Does anyone have any suggestions when someone is still in recovery after being the hospital…is cycling with hallucinations/delusions but constantly tries go sneak out of the front door (elopement). Different locks? Different tactics? Help?
Your son will probably progress better in the outside world. Trust me, psychiatric hospitals can be very untherapeutic places. I used to go mad in those places but found that I got better when I got out of the hospital.
I don’t think you would want to physically restrain him. Is he prone to run away or something? Maybe if you just got him to tell you where he was going every time he left it would be sufficient.
I’m not sure if this helps, but my voices used to be less prominent when I cycled esp in the forest and used to do this at least 2 times during the week.
I was also less paranoid doing this than walking and thinking people were talking about me etc. I would suggest cycling with him, but not following him as such as this just fed my paranoia when I had people walking behind me / following.
I’m diagnosed schizoaffective and It’s been years since my last trip to the hospital, knock on wood… Here’s the thing… Is your son a danger to himself or others? I know that when I have an episode my mind goes into overdrive. I am constantly thinking about concepts and I feel as if I understand them at a level that nobody else seems to get But I still can’t help but tell you all about them. To the outsider this is annoying, but to me… It’s torture. Medications are only part of the solution to finding peace and "sanity"
Now, my senses become so acute, that the sound of a television sounds like a never-ending siren. A light can feel as if it’s so bright that when we try to explain it, we look even more crazy.
He needs time to himself to do some inner soul-searching. and I do that my best when I go for my daily walks. Something about being outdoors, by myself with no distractions gives me the peace I desperately need.
I hope this was helpful…
Thank you everyone. I really appreciate all opinions and sometimes you just don’t realize how much the smallest thing you say could be HUGE in our world. Especially in understanding. Thank you.
It seems natural to me that he would want to go outside. I would even dare to call it a good sign. My main concern would be how safe is your neighborhood? Or how safe is your street? I lived in a group home in 1980 in the heart of a big city, close to downtown. That meant gangs, s*x shops, hookers, homeless people, and all the people who ran the street. I walked freely wherever I wanted to go and I was EXTREMELY psychotic and sick. Except for one incident, I never got bothered. Maybe because I never bothered anyone else.

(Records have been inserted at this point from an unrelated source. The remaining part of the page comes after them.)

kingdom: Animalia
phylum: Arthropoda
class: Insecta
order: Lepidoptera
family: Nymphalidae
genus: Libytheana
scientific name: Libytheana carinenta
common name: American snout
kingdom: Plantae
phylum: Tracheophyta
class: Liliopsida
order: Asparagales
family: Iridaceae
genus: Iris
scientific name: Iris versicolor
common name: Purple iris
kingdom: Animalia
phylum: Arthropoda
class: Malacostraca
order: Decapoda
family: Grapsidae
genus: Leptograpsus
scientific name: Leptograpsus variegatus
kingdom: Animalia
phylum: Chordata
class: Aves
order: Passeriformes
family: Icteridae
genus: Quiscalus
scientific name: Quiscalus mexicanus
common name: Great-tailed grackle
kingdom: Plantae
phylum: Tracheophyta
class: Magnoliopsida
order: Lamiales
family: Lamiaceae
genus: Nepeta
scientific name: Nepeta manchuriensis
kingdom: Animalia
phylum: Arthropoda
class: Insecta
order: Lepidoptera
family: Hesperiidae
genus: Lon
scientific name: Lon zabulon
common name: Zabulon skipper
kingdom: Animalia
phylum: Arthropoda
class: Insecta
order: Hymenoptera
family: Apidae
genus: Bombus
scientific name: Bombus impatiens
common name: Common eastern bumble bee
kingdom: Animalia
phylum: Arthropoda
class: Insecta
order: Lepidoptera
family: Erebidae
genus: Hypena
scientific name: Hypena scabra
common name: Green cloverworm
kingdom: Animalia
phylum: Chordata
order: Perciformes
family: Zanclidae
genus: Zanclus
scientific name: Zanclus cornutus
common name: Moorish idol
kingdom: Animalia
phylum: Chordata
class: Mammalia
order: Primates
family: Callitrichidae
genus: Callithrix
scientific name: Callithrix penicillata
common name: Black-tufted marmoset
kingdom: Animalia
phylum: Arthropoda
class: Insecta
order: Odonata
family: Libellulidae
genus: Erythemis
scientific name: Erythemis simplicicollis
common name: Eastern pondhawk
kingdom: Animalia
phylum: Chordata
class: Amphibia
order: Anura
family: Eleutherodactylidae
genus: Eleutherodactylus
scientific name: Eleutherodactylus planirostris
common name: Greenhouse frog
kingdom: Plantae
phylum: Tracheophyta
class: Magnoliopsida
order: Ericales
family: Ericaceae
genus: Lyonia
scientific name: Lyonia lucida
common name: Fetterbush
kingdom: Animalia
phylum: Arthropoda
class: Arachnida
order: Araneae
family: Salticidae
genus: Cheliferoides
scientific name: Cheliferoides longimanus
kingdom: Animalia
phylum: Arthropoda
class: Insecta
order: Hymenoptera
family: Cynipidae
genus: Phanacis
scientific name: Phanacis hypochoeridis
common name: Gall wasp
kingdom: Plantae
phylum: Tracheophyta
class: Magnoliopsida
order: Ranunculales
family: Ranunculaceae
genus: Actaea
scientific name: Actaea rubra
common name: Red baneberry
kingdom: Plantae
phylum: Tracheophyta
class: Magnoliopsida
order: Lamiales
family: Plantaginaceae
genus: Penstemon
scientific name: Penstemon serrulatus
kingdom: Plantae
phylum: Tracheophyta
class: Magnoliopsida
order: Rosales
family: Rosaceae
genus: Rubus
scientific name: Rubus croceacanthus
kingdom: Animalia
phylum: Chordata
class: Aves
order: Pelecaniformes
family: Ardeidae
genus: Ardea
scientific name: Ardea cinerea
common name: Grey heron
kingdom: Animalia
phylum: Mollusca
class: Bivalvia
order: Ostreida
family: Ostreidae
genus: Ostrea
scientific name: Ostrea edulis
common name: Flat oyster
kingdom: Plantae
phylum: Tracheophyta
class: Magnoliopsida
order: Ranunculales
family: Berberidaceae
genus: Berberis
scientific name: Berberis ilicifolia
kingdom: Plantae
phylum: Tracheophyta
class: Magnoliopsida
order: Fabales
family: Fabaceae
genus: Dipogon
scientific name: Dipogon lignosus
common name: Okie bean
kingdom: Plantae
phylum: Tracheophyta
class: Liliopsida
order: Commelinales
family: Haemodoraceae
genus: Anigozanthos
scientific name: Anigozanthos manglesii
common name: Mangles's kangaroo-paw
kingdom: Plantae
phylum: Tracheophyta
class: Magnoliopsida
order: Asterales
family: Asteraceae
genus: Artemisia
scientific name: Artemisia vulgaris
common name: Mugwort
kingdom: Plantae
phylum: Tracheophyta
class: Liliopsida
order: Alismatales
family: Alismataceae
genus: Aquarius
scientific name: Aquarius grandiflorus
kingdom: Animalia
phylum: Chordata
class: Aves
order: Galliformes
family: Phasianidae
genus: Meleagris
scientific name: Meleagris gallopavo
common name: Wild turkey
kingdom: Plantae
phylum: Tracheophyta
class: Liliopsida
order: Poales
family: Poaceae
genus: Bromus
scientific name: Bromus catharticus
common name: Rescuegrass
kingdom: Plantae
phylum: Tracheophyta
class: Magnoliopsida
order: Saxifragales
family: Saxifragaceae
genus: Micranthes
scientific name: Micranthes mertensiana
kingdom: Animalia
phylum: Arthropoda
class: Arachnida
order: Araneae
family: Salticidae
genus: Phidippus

I used to get up early on Sunday mornings and go jogging down our main avenue when it was deserted. If all your son wants to do is get some fresh air and stretch his legs; AND IT’S SAFE, than why not?..Well, we did have this 17 year old girl who was a resident who went walking downtown and ended up getting picked up by the police for freaking out and trying to break some store windows. She got home and we had to hide all the knives and it ended up that all 4 counselors had to restrain her by dog-piling on her. But that was a a rare incident. But maybe go on walks with your son. After all, it’s his mind that is in trouble, not his legs. A young healthy male (or female) needs a little exercise and a little open space. I used to enjoy taking long walks with my dad around our neighborhood when I lived with him when I was 28-29. The poor guy worked all day and came home to me and I was unemployed and broke with nothing to ,do so he would take me to the arcade to play Pac-Man or go for these long walks with me. I miss him.
*This is a tough one.
I would go with him, but pay as little attention as possible to him. If you can
t go, then someone else? Ask him why he isnt telling you where he`s going. I know you are worried that he might be picked up, or get lost, etc…
So far it has been good. We made a deal that if he needs to burn energy and wants to walk and clear his head to just tell someone in the house and someone will always go. He, so far, has agreed and told us every time which has helped him to clear his head. Grateful for compromises.